Here there's that at r = 0 in the middle of a black hole
is a singularity and asymptotic, while, in multiplicity theory,
any singularity is merely a multiplicity. It is so though that
r < 0 is indeed not real when r, the radius, is an unsigned magnitude.
Then, to be making "negative time" and "negative mass" and
these kinds of things is considered not having a physical
interpretation, and furthermore not having a mathematical
interpretation. Now, that's not to say that something like
anti-deSitter space or even Kaluza-Klein isn't merely a
"book-keeping dimension", here of the adiabatic and
non-adiabatic, yet the theory no longer remains "physical".
Why it is possibly mathematically inconsistent to do so
is because circles have radius r > 0, otherwise you'd
have to make the theory of "circloids r > 0 or r <= 0".
Otherwise it's figured the exotic particles for electrons
can be "vacillating vanishing-rest-mass electrons", and
those living in the kinetic, then uniting kinetic and gravity
and nuclear force via mechanics, for a quantum gravity like
a fall-gravity, with relativistic space-contraction-linear
and space-contraction-rotational, each.
So, "electrons as super-classically oscillating", is not so bad.
Thanks for mentionining Villata in footnote (e).
"This can be understood as follows. Once the mass-density of the two
fluid components have been fixed to be equal and opposite, all that
remains will be to find their corresponding velocity vector fields
v + and v − ."
"The requirement that the mass density of the two
components of the fluid be equal and opposite
everywhere effectively ensures that the two sets
of fluid particles are always comoving. This must
hold irrespective of the volume of the fluid under
consideration, ..."
I like the intuition, though someone can come along and give
inductive accounts of inconsistency about that.

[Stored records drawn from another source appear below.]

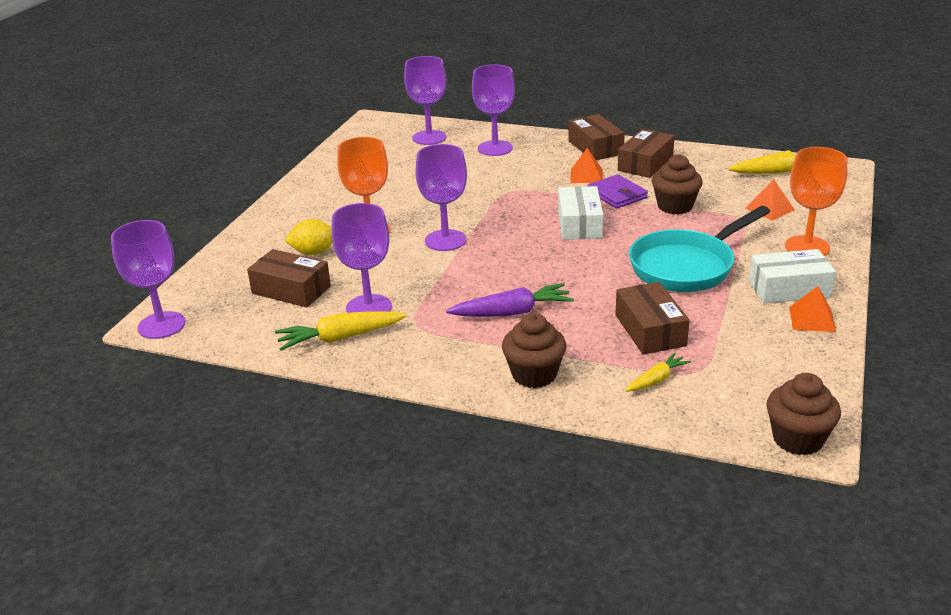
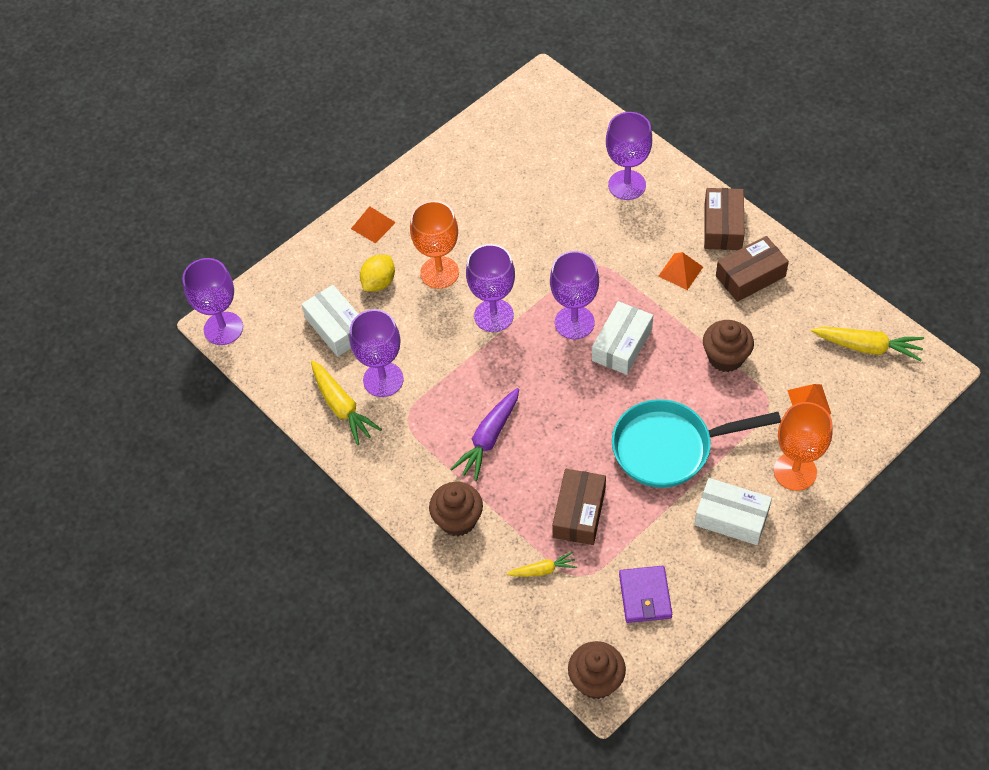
camera: 30 degrees right, 25 degrees up
brown box [247,249,331,307] -> white box [302,285,358,357]
yellow carrot [275,311,406,351] -> yellow carrot turned 135 degrees counterclockwise [311,360,382,445]
yellow lemon [285,219,332,255] -> yellow lemon turned 75 degrees counterclockwise [360,255,395,291]
purple goblet [404,56,446,145] -> purple goblet moved to [550,251,599,339]
purple carrot [446,283,574,317] -> purple carrot turned 105 degrees clockwise [451,388,519,481]
purple wallet [587,174,648,209] -> purple wallet moved to [619,566,672,623]
orange pyramid [789,286,836,332] -> orange pyramid moved to [351,206,396,244]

About volume V and infinitesimal dV, as with regards
to usually the Laplacian the sum of second partials,
and the usual formulas that make up then what give
Maxwell's, is also "intuitive" this
"So zooming out and considering a small but finite
volume of fluid δV , the total mass of particles in
that fluid element must be ρδV ."
That is to say, the differential when partials
may talk about second-order changes yet doesn't
necessarily include content.
"Now it is always possible to choose the function ψ
implementing the gauge transformation in such a way
that φ = 0 everywhere...", if according to Landau
and Lifschitz, "The Classical Theory of Fields",
when I say that I think that's not necessarily so
is that sometimes the gauge transformation implements
the Schroedinger picture not the other way around.
"This completes our proposition that the physical
basis underlying the standard texbook formulation
of classical electrodynamics is the motion of a
space-filling self-gravitating dipolar relativistic
fluid which can be identified as the ‘luminiferous aether’."
That may be kind of so yet it's all only electrical
about distinguishing mass and charge as different
quantities, and frame-spaces and space-frames as
different things, that it seems what you're talking
about is purely or merely electrical, though otherwise
this amuses me and I hope that you carry on about it.
"In this paper we have demonstrated the simple yet
profound result that all of the equations of classical
electrodynamics follow from the motion of a space-filling
relativistic fluid consisting of particles that are
gravitational dipoles if the electromagnetic 4-potential
is identified with the 4-momentum of that fluid."
When you say "classical" and "dipoles" at the same time,
to get back to that is "super-classical" as some point,
and also assumes no gravitational dynamics which are
always in effect, because the geodesy is always current.
So, yeah mostly it's footnote (d) that is can't be agreed.
Yet, if develop a theory of "r > 0 and r <= 0 circloids",
or spheroids, then about there being instead of positive
and negative mass and motion, instead just "constant motion",
electrons as "vacillating", then it would be physical without
non-physical things like "negative mass" or "negative energy"
or "negative time", though it would have "super-classical motion".